§ **EXCERPTED TEXT**
==*==
The Report

1.3 Limitations

Our results have limitations and opportunities for improvement that need to be recognized. First, our search concentrated on media written in the English language. Thus, there is an explicit bias against programs that are not originally written in that language or have not been translated. Although we have undoubtedly missed important documents, our efforts to increase the diversity of programs included the use of free online translation tools (Google Translate) for non-English AI soft law programs found through our identification protocol.

Second, programs were identified, labeled, and reviewed by several individuals. Despite this, there is little doubt that important soft law programs or their characteristics could have been misunderstood, leading to mislabeling or erroneous exclusion from our analysis.

Third, the universe of soft law programs is rapidly expanding. As seen in this report, 42% of soft law examples in our sample were created in 2019. Despite the effects of Covid-19, we would not be surprised if 2020 represented an important year in the development of new soft law programs related to AI. Unfortunately, our research effort is a mere snapshot of AI Governance until 2019. In excluding programs created in 2020 and beyond, we have limited our perspective into the governance ecosystem of this technology.
==*==
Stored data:
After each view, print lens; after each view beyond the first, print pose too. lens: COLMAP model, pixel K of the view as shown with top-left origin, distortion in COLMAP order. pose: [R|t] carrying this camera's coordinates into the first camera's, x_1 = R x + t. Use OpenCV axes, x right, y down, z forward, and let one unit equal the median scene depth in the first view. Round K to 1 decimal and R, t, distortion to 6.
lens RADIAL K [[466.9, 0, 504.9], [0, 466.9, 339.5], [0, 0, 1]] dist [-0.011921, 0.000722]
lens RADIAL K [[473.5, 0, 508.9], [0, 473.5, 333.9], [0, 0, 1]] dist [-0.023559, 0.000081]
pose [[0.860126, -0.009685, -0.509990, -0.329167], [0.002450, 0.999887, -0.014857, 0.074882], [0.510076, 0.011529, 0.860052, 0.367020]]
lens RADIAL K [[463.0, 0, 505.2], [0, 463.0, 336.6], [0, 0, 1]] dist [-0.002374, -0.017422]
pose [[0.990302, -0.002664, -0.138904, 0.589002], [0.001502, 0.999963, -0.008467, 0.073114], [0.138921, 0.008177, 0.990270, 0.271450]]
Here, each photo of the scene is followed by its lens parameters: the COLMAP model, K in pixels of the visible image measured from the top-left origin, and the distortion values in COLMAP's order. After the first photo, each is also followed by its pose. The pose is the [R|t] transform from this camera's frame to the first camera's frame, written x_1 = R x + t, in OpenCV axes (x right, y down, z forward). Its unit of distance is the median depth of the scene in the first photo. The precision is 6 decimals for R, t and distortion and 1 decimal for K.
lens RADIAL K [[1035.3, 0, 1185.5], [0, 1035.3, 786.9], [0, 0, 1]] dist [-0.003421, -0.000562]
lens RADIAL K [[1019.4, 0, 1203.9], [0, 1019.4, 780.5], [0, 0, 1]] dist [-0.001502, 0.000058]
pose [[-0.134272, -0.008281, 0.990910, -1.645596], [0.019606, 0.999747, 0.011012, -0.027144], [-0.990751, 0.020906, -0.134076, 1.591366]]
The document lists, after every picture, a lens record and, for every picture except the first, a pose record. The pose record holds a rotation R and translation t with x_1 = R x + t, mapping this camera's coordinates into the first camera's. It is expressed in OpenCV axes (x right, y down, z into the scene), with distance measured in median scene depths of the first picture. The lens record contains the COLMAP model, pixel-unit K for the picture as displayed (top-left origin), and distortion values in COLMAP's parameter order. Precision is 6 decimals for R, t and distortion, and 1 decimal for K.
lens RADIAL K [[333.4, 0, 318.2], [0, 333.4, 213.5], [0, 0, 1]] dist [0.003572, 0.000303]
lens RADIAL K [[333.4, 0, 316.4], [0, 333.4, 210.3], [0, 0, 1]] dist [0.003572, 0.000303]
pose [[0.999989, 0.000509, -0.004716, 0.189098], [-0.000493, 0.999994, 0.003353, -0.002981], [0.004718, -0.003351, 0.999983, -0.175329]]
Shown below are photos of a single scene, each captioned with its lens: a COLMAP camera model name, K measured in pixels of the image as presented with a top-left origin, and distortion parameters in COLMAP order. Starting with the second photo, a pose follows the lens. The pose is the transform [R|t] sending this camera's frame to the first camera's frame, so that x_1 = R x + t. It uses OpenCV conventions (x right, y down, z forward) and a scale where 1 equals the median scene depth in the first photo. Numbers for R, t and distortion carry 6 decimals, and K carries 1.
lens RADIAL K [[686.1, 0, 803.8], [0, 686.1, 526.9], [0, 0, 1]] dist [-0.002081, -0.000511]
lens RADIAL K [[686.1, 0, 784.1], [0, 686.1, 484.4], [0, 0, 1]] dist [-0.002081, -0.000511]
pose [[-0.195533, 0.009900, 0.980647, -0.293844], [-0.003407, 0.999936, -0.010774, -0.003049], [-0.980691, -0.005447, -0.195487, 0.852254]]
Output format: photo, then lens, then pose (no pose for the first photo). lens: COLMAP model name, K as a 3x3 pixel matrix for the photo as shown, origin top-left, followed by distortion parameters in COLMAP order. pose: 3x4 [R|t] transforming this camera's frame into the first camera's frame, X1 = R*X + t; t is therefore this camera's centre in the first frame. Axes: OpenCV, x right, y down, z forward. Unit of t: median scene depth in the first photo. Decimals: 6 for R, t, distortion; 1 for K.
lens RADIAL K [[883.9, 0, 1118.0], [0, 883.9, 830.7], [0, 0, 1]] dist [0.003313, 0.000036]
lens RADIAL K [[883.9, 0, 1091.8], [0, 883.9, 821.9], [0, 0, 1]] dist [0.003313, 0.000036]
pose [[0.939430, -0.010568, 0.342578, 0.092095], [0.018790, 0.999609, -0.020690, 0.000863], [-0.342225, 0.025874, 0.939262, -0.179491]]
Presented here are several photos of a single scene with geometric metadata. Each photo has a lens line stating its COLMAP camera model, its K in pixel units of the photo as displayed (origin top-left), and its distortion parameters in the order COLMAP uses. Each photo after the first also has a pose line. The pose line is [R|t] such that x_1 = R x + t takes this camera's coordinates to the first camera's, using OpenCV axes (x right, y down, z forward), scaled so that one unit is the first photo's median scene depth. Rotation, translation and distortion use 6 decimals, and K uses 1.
==*==
§ **TASKS AND EXERCISES**
- 1) Echo the limitations section of the report word for word, from "1.3 Limitations" up to and including "our identification protocol.".
- 2) Using the limitations section of the report, judge whether each statement agrees with it, answering yes or no and quoting the words that decide it: (a) The search concentrated on media written in English. (b) A single individual reviewed the programs. (c) 42% of the soft law examples in the sample were created in 2020.
- 3) Finish out the next part of the report's limitations section on AI soft law programs, starting after its last sentence.
The stored data is separate material and has no connection to the report text.

§ **SOLVED TASKS**
- 1)
1.3 Limitations

Our results have limitations and opportunities for improvement that need to be recognized. First, our search concentrated on media written in the English language. Thus, there is an explicit bias against programs that are not originally written in that language or have not been translated. Although we have undoubtedly missed important documents, our efforts to increase the diversity of programs included the use of free online translation tools (Google Translate) for non-English AI soft law programs found through our identification protocol.

- 2)
(a) Yes: "our search concentrated on media written in the English language"
(b) No: "programs were identified, labeled, and reviewed by several individuals"
(c) No: "42% of soft law examples in our sample were created in 2019"

- 3)
In an effort to minimize the limitations mentioned above, this project validated each program’s information several times. Figure 2 is an illustration of the steps taken to analyze our data, each box represents an individual pair of eyes. In the shortest case scenario, three individuals confirmed the exclusion of a program. Conversely, between five and six individuals evaluated the characteristics of every screened-in program. Although we know that this procedure is not infallible, our efforts were geared towards maximizing the reliability of information presented to our community of stakeholders.